Strong technical leadership — you operate with high autonomy, define the right problems before solving them, and raise the bar for engineering quality around you without requiring process overhead.
Sharp product intuition for developer tooling — you understand what voice application developers actually need to ship great products, and you let that shape your technical priorities, not just the other way around.
Proven ability to move fast in ambiguous environments — you've thrived on early-stage or platform teams where scope is wide, ownership is deep, and the roadmap you build is the one you execute.
Strong foundation in speech and audio ML (ASR/TTS architectures, audio signal processing) — directly relevant experience is strongly preferred; exceptional ML engineering fundamentals with genuine curiosity about the domain is also considered.
Bachelor's or Master's in Computer Science, Electrical Engineering, or related field — or equivalent depth demonstrated through your work.

Nice To Haves

Familiarity with audio codec and tokenization schemes (SNAC, Encodec, DAC) is a meaningful plus at this level.
Experience training or fine-tuning speech models at scale is a significant advantage.

Responsibilities

Own the voice inference roadmap end-to-end — define and execute the technical strategy for optimizing STT, TTS, and speech-to-speech models across Together's infrastructure, with a clear-eyed view of where the field is heading and how to position the platform ahead of it.
Drive best-in-class inference performance — architect and implement systems targeting leading TTFB, throughput, and GPU utilization for voice workloads; set the performance bar others in the industry measure against, not just catch up to.

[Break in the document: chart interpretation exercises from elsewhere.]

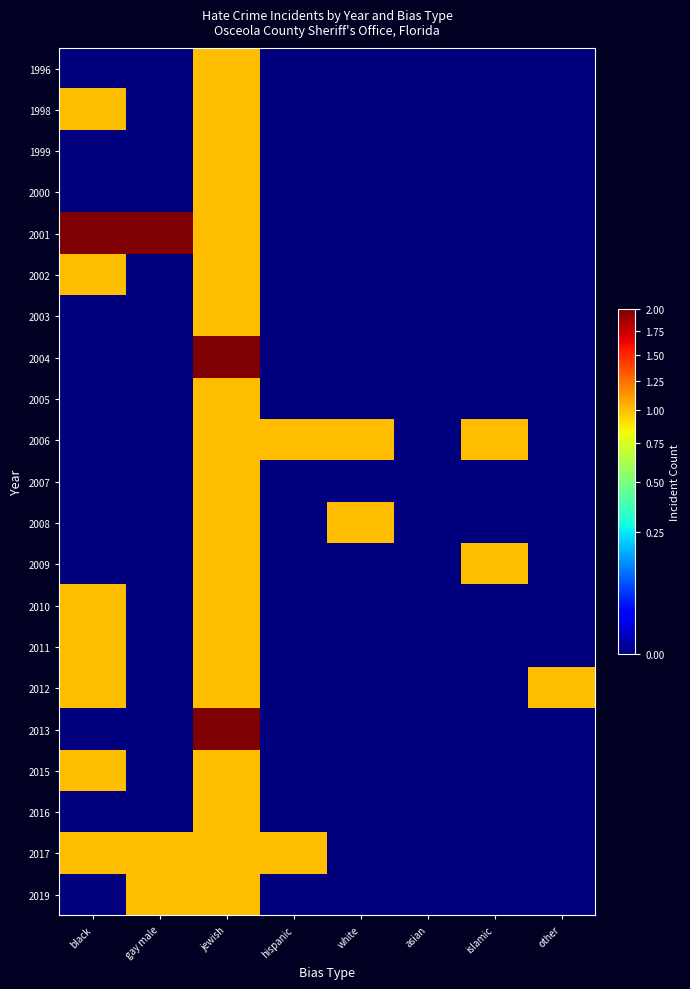

What is the greatest value displayed?

2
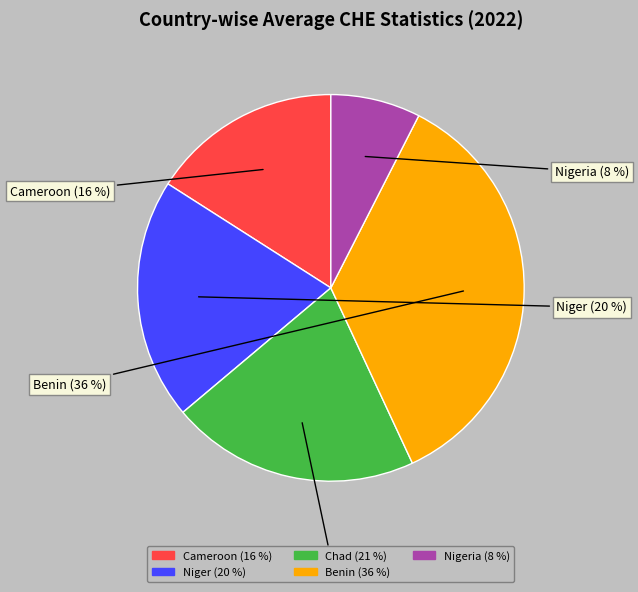

Count the number of slices in the pie.

5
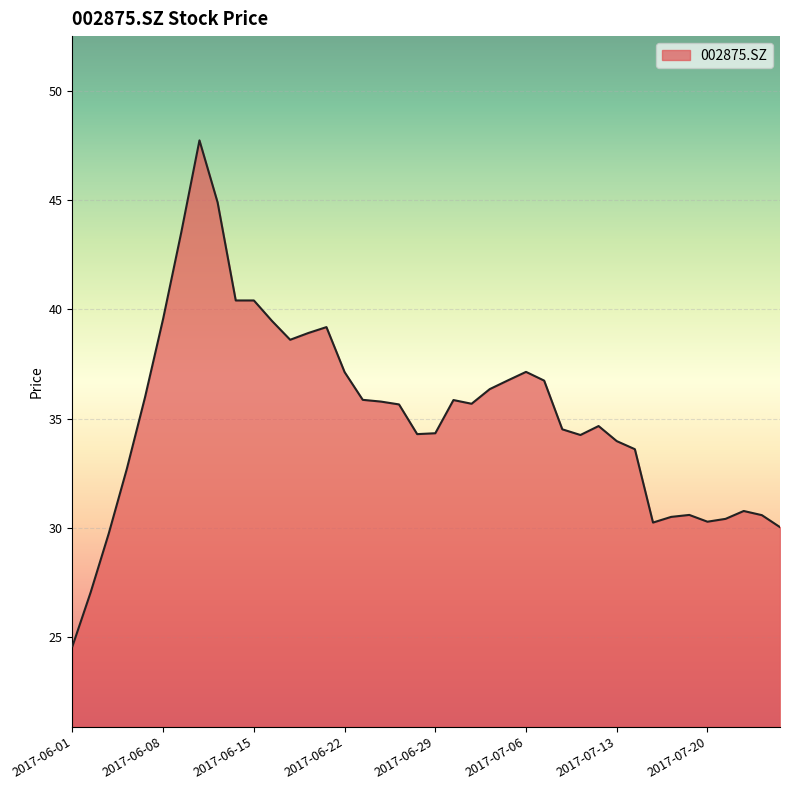

How many series are shown in this chart?

1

Lead productionization of voice models at scale — design the serving architecture for serverless and dedicated endpoints, including batching strategies, streaming inference pipelines, and memory management tailored to real-time audio; own reliability and latency SLAs.
Build the voice evaluation platform — design a rigorous, extensible evaluation framework covering WER across accents, languages, and noise conditions for STT; naturalness, latency, and pronunciation fidelity for TTS; establish the internal benchmark methodology that informs model selection and roadmap decisions.

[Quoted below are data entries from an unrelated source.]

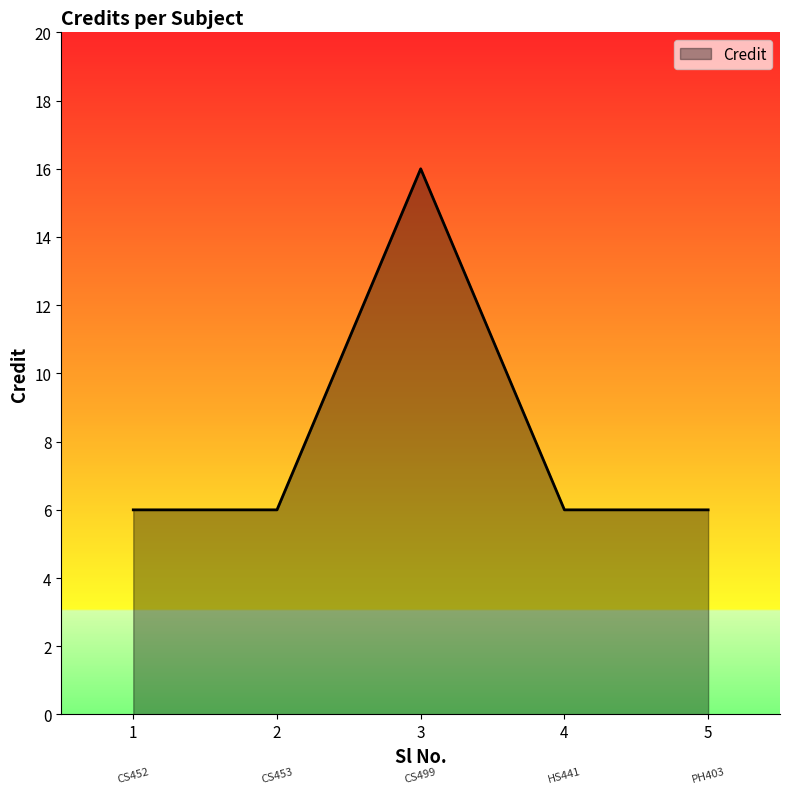

Read the value at 1, to the nearest 5.

5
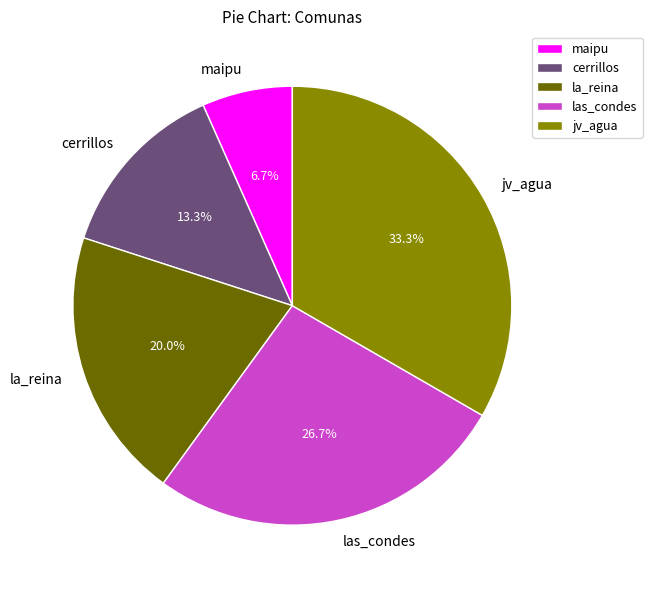

What percentage is NOT represented by cerrillos?

86.7%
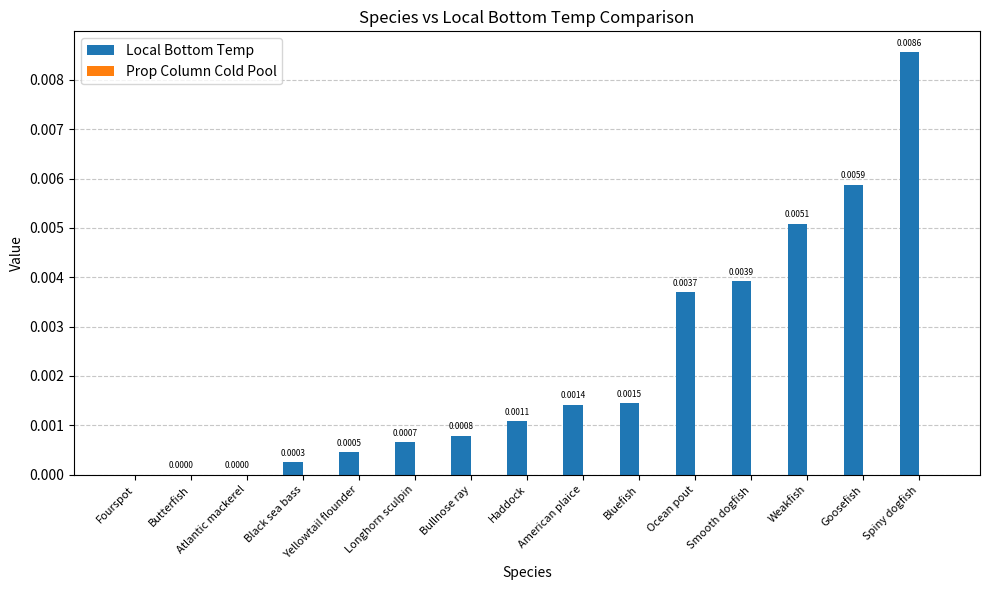

Between Ocean pout and Spiny dogfish, which is larger?

Spiny dogfish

Shape the architecture for next-generation model support — anticipate and enable emerging model paradigms — audio-native LLMs, codec-based architectures (SNAC, Encodec), and end-to-end speech-to-speech systems — before they're mainstream, not after.

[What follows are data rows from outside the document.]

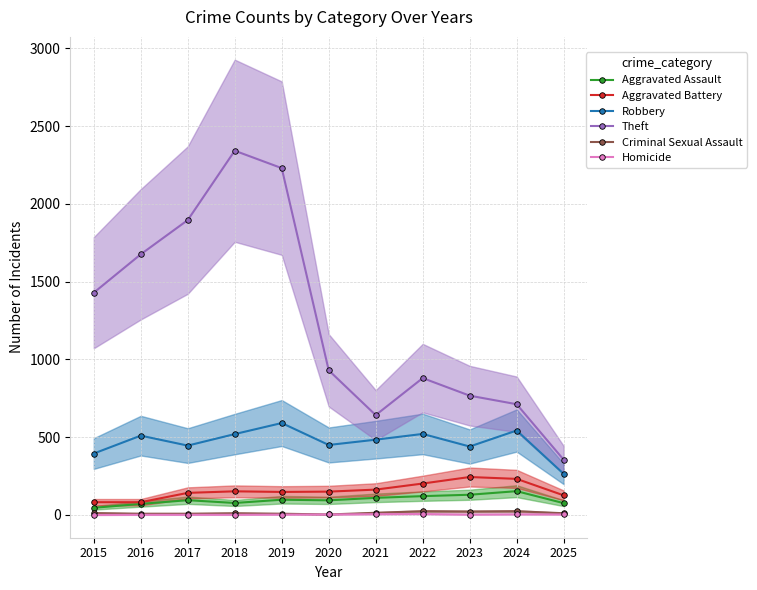

At which category is the sum across all series the highest?

2018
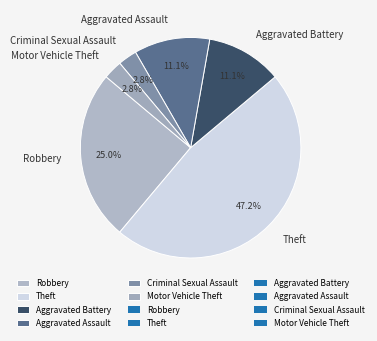

How many segments does this pie chart have?

6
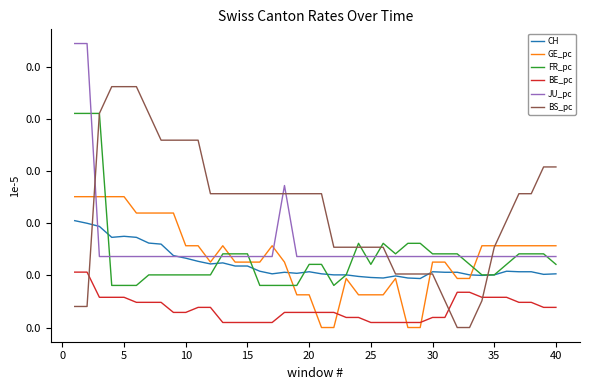

What are all the series names shown in the legend?

CH, GE_pc, FR_pc, BE_pc, JU_pc, BS_pc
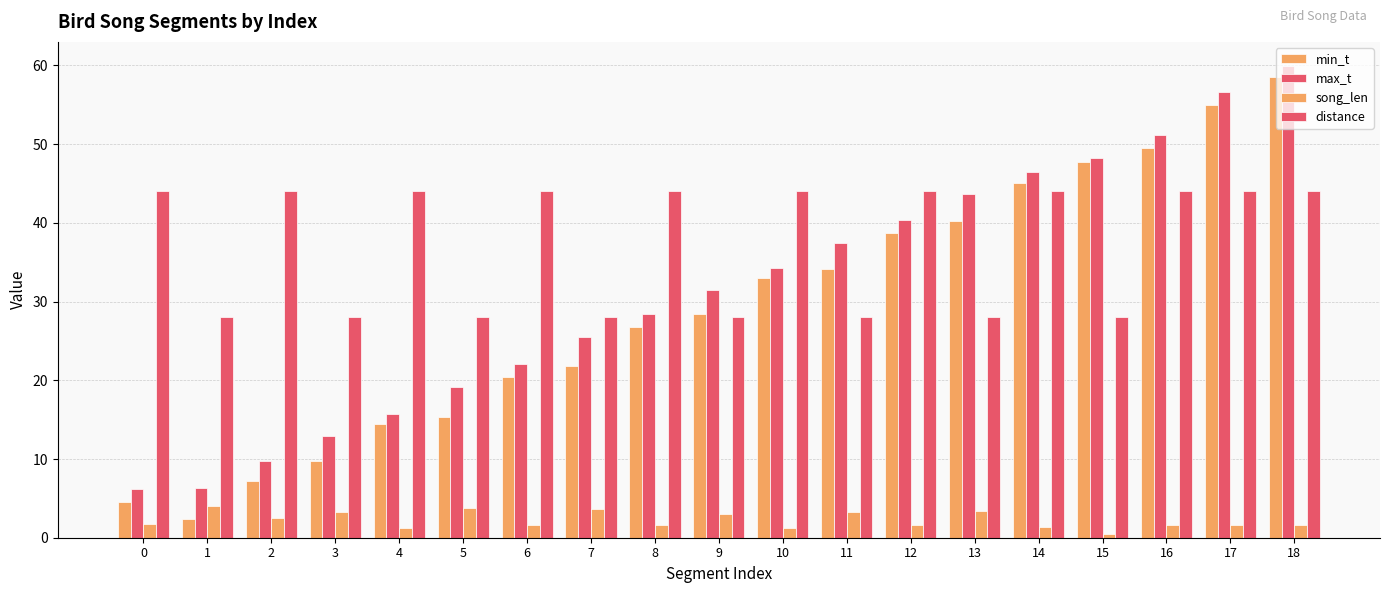

What is the sum of all song_len values?

43.0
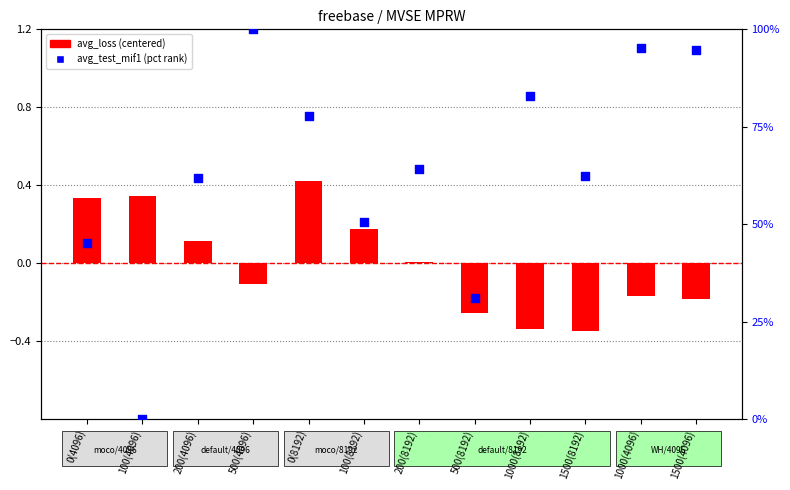

What are all the series names shown in the legend?

avg_loss (centered), avg_test_mif1 (pct rank)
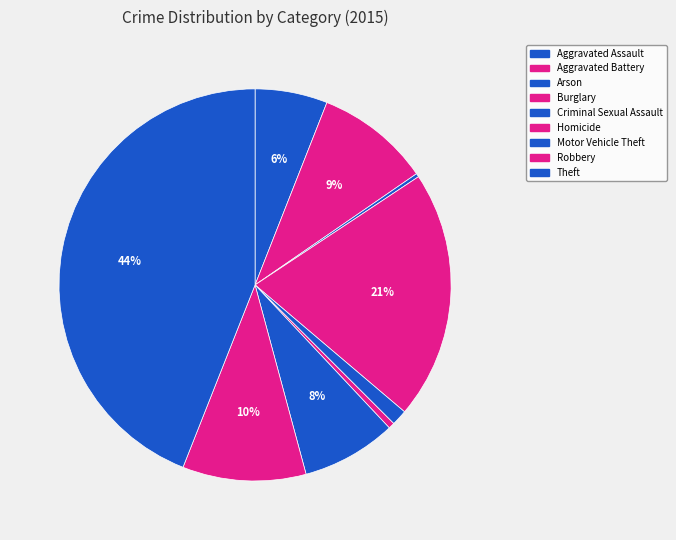

Rank the categories by value from highest to lowest.

Theft, Burglary, Robbery, Aggravated Battery, Motor Vehicle Theft, Aggravated Assault, Criminal Sexual Assault, Homicide, Arson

Serve as the technical DRI for model partner integrations — lead deep collaboration with partners such as Cartesia, Deepgram, and Rime; own the full lifecycle from integration to optimization to ongoing performance accountability.
Diagnose and resolve the hardest performance problems in the stack — conduct systematic profiling and root-cause analysis from GPU kernel behavior to framework-level bottlenecks; drive shipped improvements with documented, measurable impact.
Influence platform architecture across the organization — partner with platform engineering leadership to ensure the serving layer is built for the latency and reliability demands of real-time voice APIs; your technical decisions should raise the ceiling for the whole team.
Define and scale voice fine-tuning capabilities — lead the technical direction for enabling customers to fine-tune STT and TTS models on Together's infrastructure, establishing the primitives for differentiated voice experiences.
Lay technical foundations for a category-defining product surface — architect systems with enough foresight that they support multiple new voice products with minimal rework; think in terms of platforms, not point solutions.